Dataset records
• • • •
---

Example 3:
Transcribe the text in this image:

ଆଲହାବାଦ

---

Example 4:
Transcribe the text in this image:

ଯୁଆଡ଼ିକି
• • • •
> _GIVEN INSTRUCTION_: Lay out the lines of the data above as a JSON list of strings, with one string per line and blank lines left out.

> _ANSWER TO THE TASK_:
[
  "---",
  "Example 3:",
  "Transcribe the text in this image:",
  "ଆଲହାବାଦ",
  "---",
  "Example 4:",
  "Transcribe the text in this image:",
  "ଯୁଆଡ଼ିକି"
]